_Your objective:_ All of the data below should be copied exactly as it stands.
....
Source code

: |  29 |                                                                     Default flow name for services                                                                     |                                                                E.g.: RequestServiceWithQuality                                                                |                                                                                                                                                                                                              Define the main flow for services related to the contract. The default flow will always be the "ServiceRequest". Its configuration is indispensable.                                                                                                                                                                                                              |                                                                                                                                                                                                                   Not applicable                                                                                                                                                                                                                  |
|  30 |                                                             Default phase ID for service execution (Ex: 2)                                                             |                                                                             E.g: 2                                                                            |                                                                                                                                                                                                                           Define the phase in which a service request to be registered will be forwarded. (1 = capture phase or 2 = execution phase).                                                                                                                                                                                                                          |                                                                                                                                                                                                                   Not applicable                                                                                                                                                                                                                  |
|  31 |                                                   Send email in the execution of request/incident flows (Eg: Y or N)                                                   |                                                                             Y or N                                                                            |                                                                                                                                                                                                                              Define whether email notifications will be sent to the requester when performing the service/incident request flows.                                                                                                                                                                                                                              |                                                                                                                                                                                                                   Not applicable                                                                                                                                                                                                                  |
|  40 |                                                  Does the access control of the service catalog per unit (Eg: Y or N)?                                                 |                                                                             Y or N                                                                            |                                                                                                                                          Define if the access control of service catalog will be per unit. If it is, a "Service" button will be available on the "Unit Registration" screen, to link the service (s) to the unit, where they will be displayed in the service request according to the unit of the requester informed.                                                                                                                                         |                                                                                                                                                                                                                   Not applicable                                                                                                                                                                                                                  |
....
_Written solution:_
Source code

: |  29 |                                                                     Default flow name for services                                                                     |                                                                E.g.: RequestServiceWithQuality                                                                |                                                                                                                                                                                                              Define the main flow for services related to the contract. The default flow will always be the "ServiceRequest". Its configuration is indispensable.                                                                                                                                                                                                              |                                                                                                                                                                                                                   Not applicable                                                                                                                                                                                                                  |
|  30 |                                                             Default phase ID for service execution (Ex: 2)                                                             |                                                                             E.g: 2                                                                            |                                                                                                                                                                                                                           Define the phase in which a service request to be registered will be forwarded. (1 = capture phase or 2 = execution phase).                                                                                                                                                                                                                          |                                                                                                                                                                                                                   Not applicable                                                                                                                                                                                                                  |
|  31 |                                                   Send email in the execution of request/incident flows (Eg: Y or N)                                                   |                                                                             Y or N                                                                            |                                                                                                                                                                                                                              Define whether email notifications will be sent to the requester when performing the service/incident request flows.                                                                                                                                                                                                                              |                                                                                                                                                                                                                   Not applicable                                                                                                                                                                                                                  |
|  40 |                                                  Does the access control of the service catalog per unit (Eg: Y or N)?                                                 |                                                                             Y or N                                                                            |                                                                                                                                          Define if the access control of service catalog will be per unit. If it is, a "Service" button will be available on the "Unit Registration" screen, to link the service (s) to the unit, where they will be displayed in the service request according to the unit of the requester informed.                                                                                                                                         |                                                                                                                                                                                                                   Not applicable                                                                                                                                                                                                                  |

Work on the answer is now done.